- TEXT BLOCK
+--
The monarchy of Grenada is a system of government in which a hereditary monarch is the sovereign and head of state of Grenada. The present monarch is King Charles III, who is also Sovereign of a number of the other Commonwealth realms. The King's constitutional roles are mostly delegated to the Governor-General of Grenada. Royal succession is governed by the English Act of Settlement of 1701, which is part of constitutional law.

International and domestic role

The Grenadian Monarchy is a shared monarchy. Fifty-six states are members of the Commonwealth of Nations. Fifteen of these states are specifically Commonwealth realms who recognise the same person as their separate Monarch and Head of State. Grenada is one of these. Despite sharing the same person as their respective monarch, each of the Commonwealth realms, including Grenada, is sovereign and independent of the others.

Development of shared monarchy

The Balfour Declaration of 1926 provided the dominions the right to be considered equal to Britain, rather than subordinate; an agreement that had the result of, in theory, a shared Crown that operates independently in each realm rather than a unitary British Crown under which all the dominions were secondary. The Monarchy thus ceased to be an exclusively British institution, although it has often been called "British" since this time (in both legal and common language) for reasons historical, legal, and of convenience. The Royal and Parliamentary Titles Act 1927 was the first indication of this shift in law, further elaborated in the Statute of Westminster 1931.

Under the Statute of Westminster, Grenada has a common monarchy with Britain and the other Commonwealth realms, and though laws governing the line of succession to the Grenadian throne lie within the control of the Grenadian Parliament, Grenada cannot change the rules of succession without the unanimous consent of the other realms, unless explicitly leaving the shared monarchy relationship by means of a constitutional amendment. This situation applies symmetrically in all the other realms, including the UK.

On all matters of the Grenadian State, the Monarch is advised solely by Grenadian ministers.

Title

In Grenada, the King's official title is: Charles the Third, by the Grace of God, King of Grenada and of His other Realms and Territories, Head of the Commonwealth.
+--
- WHAT THIS TASK INVOLVES
Extend the text on the monarchy of Grenada past the sentence giving the King's official title. The material that comes next is unrelated to the text on the Grenadian monarchy.

- SOURCE MATERIAL
+--
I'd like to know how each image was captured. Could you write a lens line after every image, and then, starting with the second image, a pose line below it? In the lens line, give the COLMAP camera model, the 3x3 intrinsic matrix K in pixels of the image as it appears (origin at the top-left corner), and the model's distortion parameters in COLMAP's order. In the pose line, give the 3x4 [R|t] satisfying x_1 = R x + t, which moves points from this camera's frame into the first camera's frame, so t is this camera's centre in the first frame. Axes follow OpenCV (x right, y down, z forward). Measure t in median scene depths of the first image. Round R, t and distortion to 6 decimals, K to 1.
+--
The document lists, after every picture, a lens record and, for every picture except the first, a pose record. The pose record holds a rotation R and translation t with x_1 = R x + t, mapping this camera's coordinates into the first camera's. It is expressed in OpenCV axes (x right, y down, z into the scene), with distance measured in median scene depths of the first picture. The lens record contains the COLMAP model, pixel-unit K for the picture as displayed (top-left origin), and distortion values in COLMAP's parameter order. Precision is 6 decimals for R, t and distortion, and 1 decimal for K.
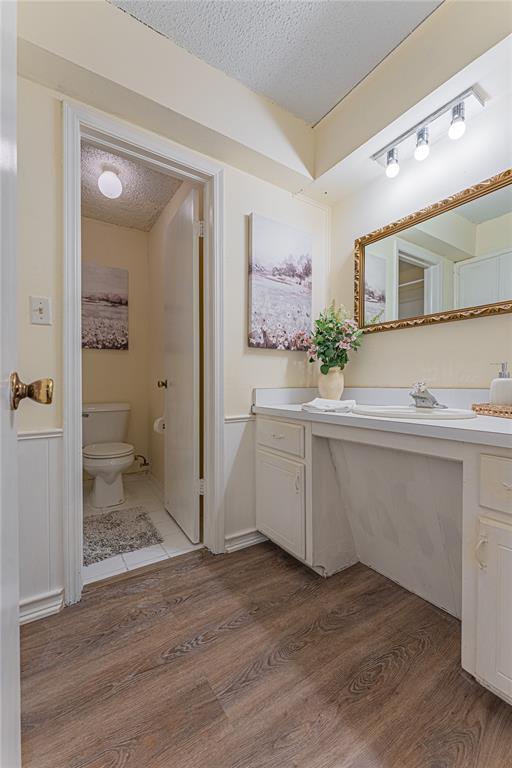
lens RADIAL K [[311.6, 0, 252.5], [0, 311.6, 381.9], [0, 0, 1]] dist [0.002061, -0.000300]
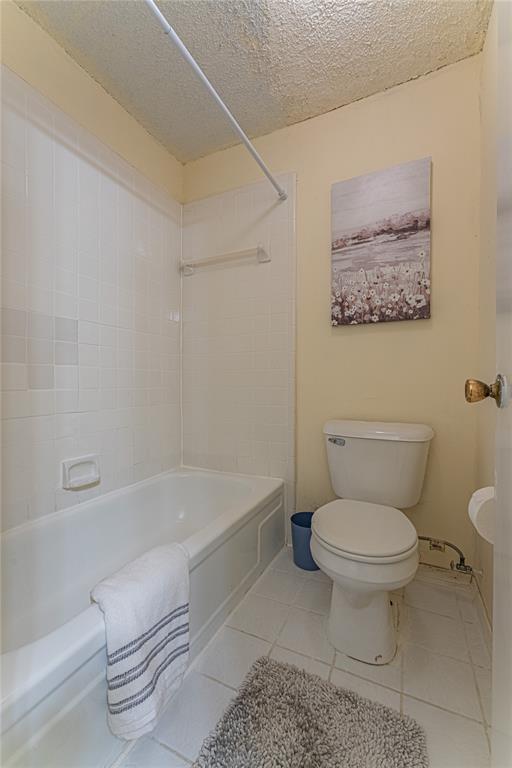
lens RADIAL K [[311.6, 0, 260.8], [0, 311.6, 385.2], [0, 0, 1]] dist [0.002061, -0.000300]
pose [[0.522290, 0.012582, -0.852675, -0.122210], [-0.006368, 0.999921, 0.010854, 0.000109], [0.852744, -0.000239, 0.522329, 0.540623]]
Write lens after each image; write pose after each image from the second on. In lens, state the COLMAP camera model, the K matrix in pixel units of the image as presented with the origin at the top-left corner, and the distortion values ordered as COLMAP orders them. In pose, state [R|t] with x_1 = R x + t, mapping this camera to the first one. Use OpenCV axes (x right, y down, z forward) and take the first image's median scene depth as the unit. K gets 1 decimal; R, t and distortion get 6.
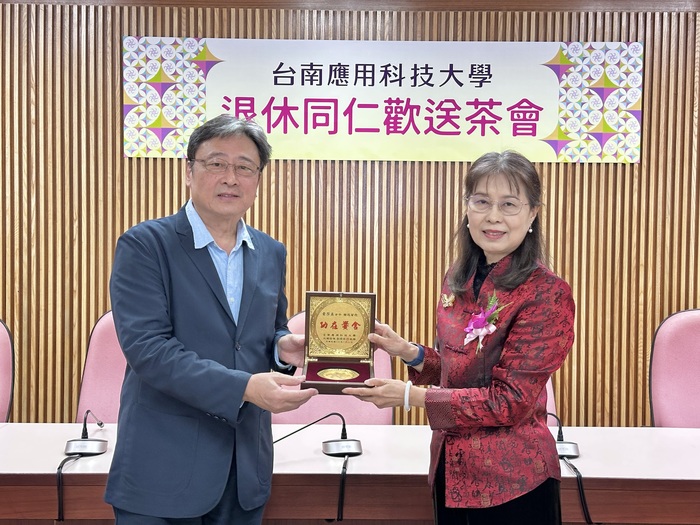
+--
- RESPONSE BELOW
This style communicates Grenada's status as an independent monarchy, highlighting the Monarch's role specifically as King of Grenada, as well as the shared aspect of the Crown throughout the realms. Typically, the Sovereign is styled "King of Grenada", and is addressed as such when in Grenada, or performing duties on behalf of Grenada abroad.

Constitutional role

The role of the Sovereign's representative, the Governor-General, is determined by the Constitution of Grenada (1973) and the constitutional conventions of the Westminster system of parliamentary government. The Governor-General is appointed by the Monarch upon the advice of the Prime Minister of Grenada. The Monarch is informed of the Prime Minister's decision before the Governor General gives Royal Assent. The power to appoint the Prime Minister and other constitutional powers are exclusively vested in the Governor General and not the King himself. As such, the King himself does not exercise reserve powers.

The Grenada Constitution Order in Council was made at the request of the Associated State of Grenada, to provide a new constitution for Grenada, which would come into effect on termination of the status of association of Grenada with the United Kingdom. The order was made under the West Indies Act 1967, and came into operation on 7 February 1974. The Form of Oath of Allegiance prescribed in Schedule 3 is a declaration of allegiance to "His Majesty King Charles the Third, His Heirs and Successors".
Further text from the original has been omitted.